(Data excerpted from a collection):
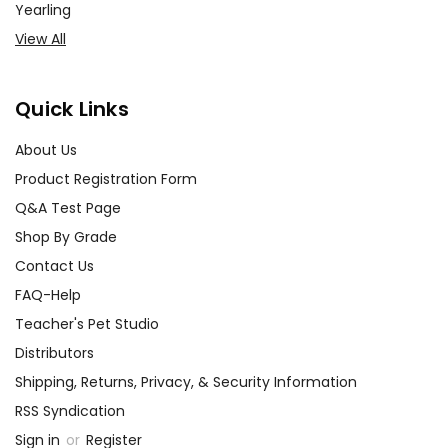
Yearling
View All
Quick Links
About Us
Product Registration Form
Q&A Test Page
Shop By Grade
Contact Us
FAQ-Help
Teacher's Pet Studio
Distributors
Shipping, Returns, Privacy, & Security Information
RSS Syndication
Sign in
or
Register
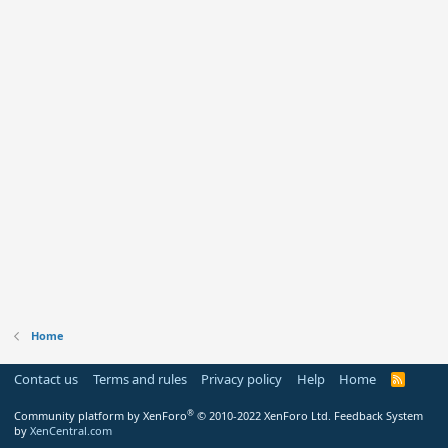
Home
Contact us
Terms and rules
Privacy policy
Help
Home
R
S
S
®
Community platform by XenForo
© 2010-2022 XenForo Ltd.
Feedback System
by
XenCentral.com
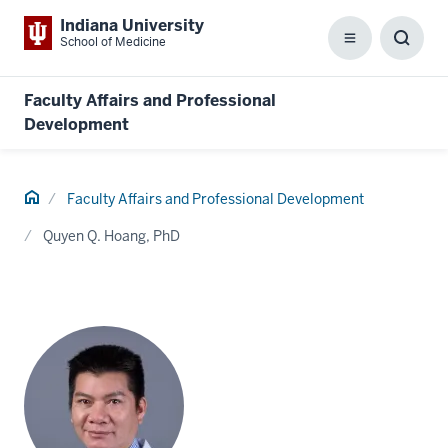
Indiana University
School of Medicine
Menu
Toggl
Searc
Box
Faculty Affairs and Professional
Development
Home
Faculty Affairs and Professional Development
Quyen Q. Hoang, PhD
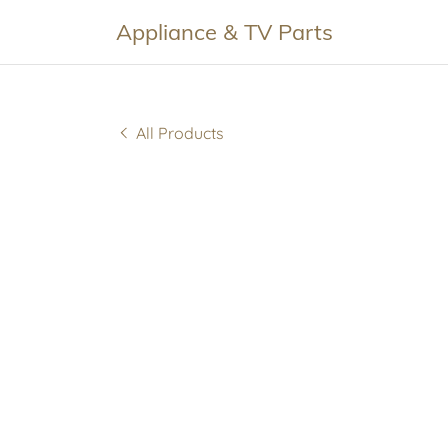
Appliance & TV Parts
All Products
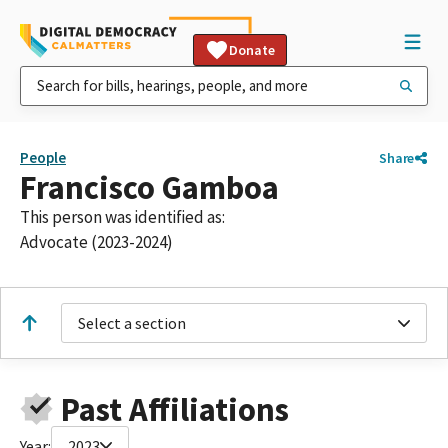
Donate
People
Share
Francisco Gamboa
This person was identified as:
Advocate (2023-2024)
Select a section
Past Affiliations
Year:
2023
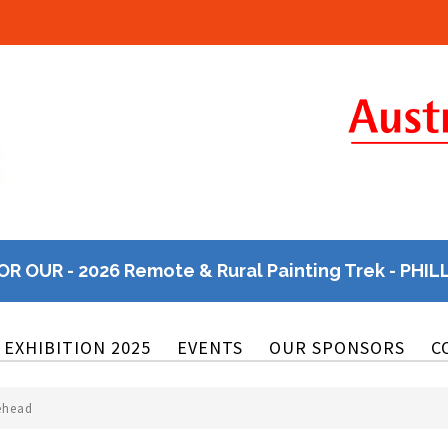
OR OUR - 2026 Remote & Rural Painting Trek - PHIL
EXHIBITION 2025
EVENTS
OUR SPONSORS
C
tehead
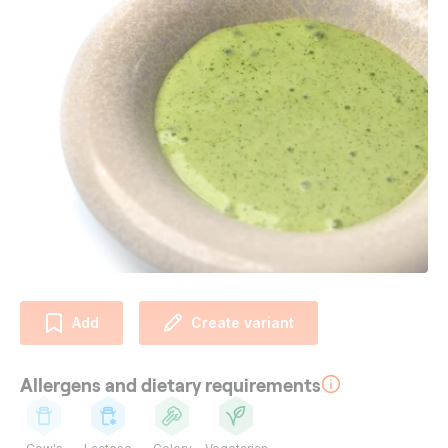
Add
Create variant
Allergens and dietary requirements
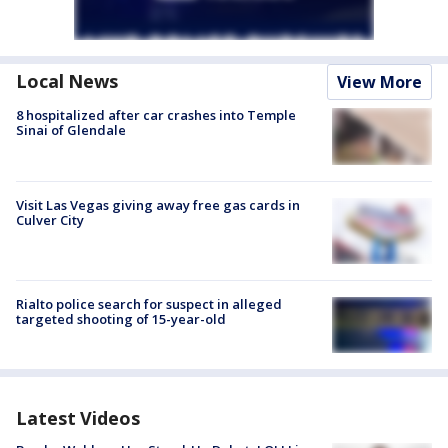
Local News
View More
8 hospitalized after car crashes into Temple
Sinai of Glendale
Visit Las Vegas giving away free gas cards in
Culver City
Rialto police search for suspect in alleged
targeted shooting of 15-year-old
Latest Videos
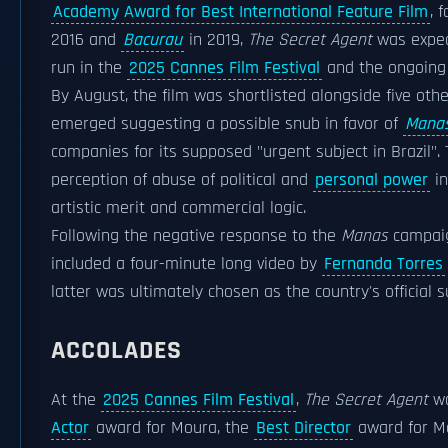
Academy Award for Best International Feature Film
, 
2016 and
Bacurau
in 2019,
The Secret Agent
was expect
run in the
2025 Cannes Film Festival
and the ongoin
By August, the film was shortlisted alongside five other
emerged suggesting a possible snub in favor of
Mana
companies for its supposed "urgent subject in Brazil"
perception of abuse of political and
personal power
in
artistic merit and commercial logic.
Following the negative response to the
Manas
campaign
included a four-minute long video by
Fernanda Torres
latter was ultimately chosen as the country's official
ACCOLADES
At the
2025 Cannes Film Festival
,
The Secret Agent
wa
Actor
award for Moura, the
Best Director
award for M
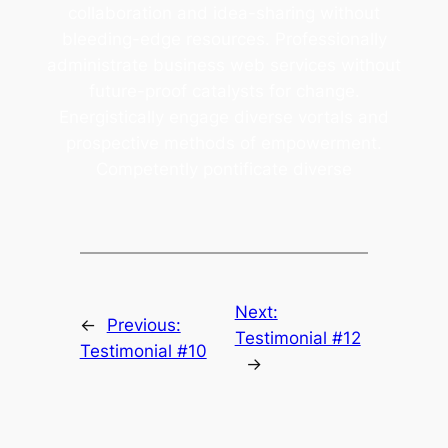
collaboration and idea-sharing without
bleeding-edge resources. Professionally
administrate business web services without
future-proof catalysts for change.
Energistically engage diverse vortals and
prospective methods of empowerment.
Competently pontificate diverse
Next:
←
Previous:
Testimonial #12
Testimonial #10
→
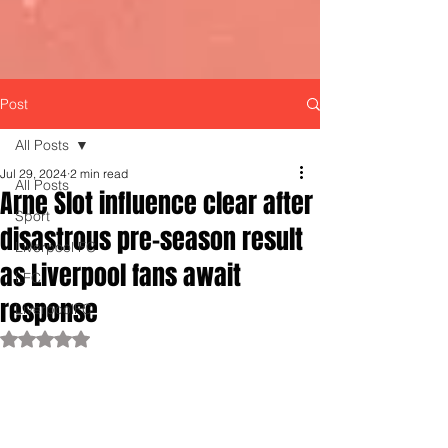
Post
All Posts
Jul 29, 2024
2 min read
All Posts
Arne Slot influence clear after
Sport
disastrous pre-season result
Liverpool FC
as Liverpool fans await
LFC
response
LiverpoolFC
Rated NaN out of 5 stars.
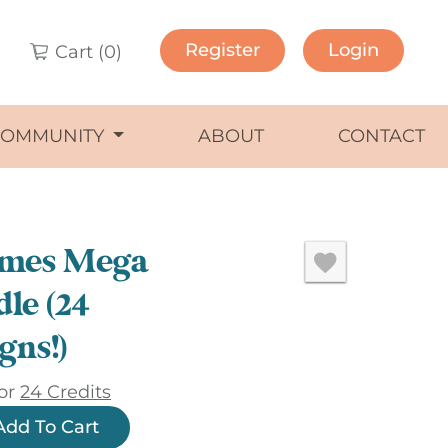
Register
Login
Cart (
0
)
COMMUNITY
ABOUT
CONTACT
mes Mega
le (24
gns!)
or
24 Credits
Add To Cart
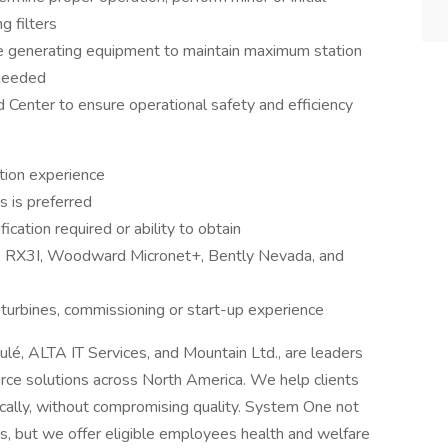
g filters
ine generating equipment to maintain maximum station
 needed
Center to ensure operational safety and efficiency
tion experience
 is preferred
cation required or ability to obtain
, RX3I, Woodward Micronet+, Bently Nevada, and
l turbines, commissioning or start-up experience
oulé, ALTA IT Services, and Mountain Ltd., are leaders
orce solutions across North America. We help clients
cally, without compromising quality. System One not
nts, but we offer eligible employees health and welfare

(ACTIVITY):
Please retype every line of the data above word for word, and leave the pictures out of your copy.

(EXERCISE ANSWER):
Yearling
View All
Quick Links
About Us
Product Registration Form
Q&A Test Page
Shop By Grade
Contact Us
FAQ-Help
Teacher's Pet Studio
Distributors
Shipping, Returns, Privacy, & Security Information
RSS Syndication
Sign in
or
Register
Home
Contact us
Terms and rules
Privacy policy
Help
Home
R
S
S
®
Community platform by XenForo
© 2010-2022 XenForo Ltd.
Feedback System
by
XenCentral.com
Indiana University
School of Medicine
Menu
Toggl
Searc
Box
Faculty Affairs and Professional
Development
Home
Faculty Affairs and Professional Development
Quyen Q. Hoang, PhD
Appliance & TV Parts
All Products
Donate
People
Share
Francisco Gamboa
This person was identified as:
Advocate (2023-2024)
Select a section
Past Affiliations
Year:
2023
OR OUR - 2026 Remote & Rural Painting Trek - PHIL
EXHIBITION 2025
EVENTS
OUR SPONSORS
C
tehead
Add
Create variant
Allergens and dietary requirements
Local News
View More
8 hospitalized after car crashes into Temple
Sinai of Glendale
Visit Las Vegas giving away free gas cards in
Culver City
Rialto police search for suspect in alleged
targeted shooting of 15-year-old
Latest Videos
Academy Award for Best International Feature Film
, 
2016 and
Bacurau
in 2019,
The Secret Agent
was expect
run in the
2025 Cannes Film Festival
and the ongoin
By August, the film was shortlisted alongside five other
emerged suggesting a possible snub in favor of
Mana
companies for its supposed "urgent subject in Brazil"
perception of abuse of political and
personal power
in
artistic merit and commercial logic.
Following the negative response to the
Manas
campaign
included a four-minute long video by
Fernanda Torres
latter was ultimately chosen as the country's official
ACCOLADES
At the
2025 Cannes Film Festival
,
The Secret Agent
wa
Actor
award for Moura, the
Best Director
award for M
collaboration and idea-sharing without
bleeding-edge resources. Professionally
administrate business web services without
future-proof catalysts for change.
Energistically engage diverse vortals and
prospective methods of empowerment.
Competently pontificate diverse
Next:
←
Previous:
Testimonial #12
Testimonial #10
→
Post
All Posts
Jul 29, 2024
2 min read
All Posts
Arne Slot influence clear after
Sport
disastrous pre-season result
Liverpool FC
as Liverpool fans await
LFC
response
LiverpoolFC
Rated NaN out of 5 stars.
Register
Login
Cart (
0
)
COMMUNITY
ABOUT
CONTACT
mes Mega
le (24
gns!)
or
24 Credits
Add To Cart
g filters
ine generating equipment to maintain maximum station
 needed
Center to ensure operational safety and efficiency
tion experience
 is preferred
cation required or ability to obtain
, RX3I, Woodward Micronet+, Bently Nevada, and
l turbines, commissioning or start-up experience
oulé, ALTA IT Services, and Mountain Ltd., are leaders
orce solutions across North America. We help clients
cally, without compromising quality. System One not
nts, but we offer eligible employees health and welfare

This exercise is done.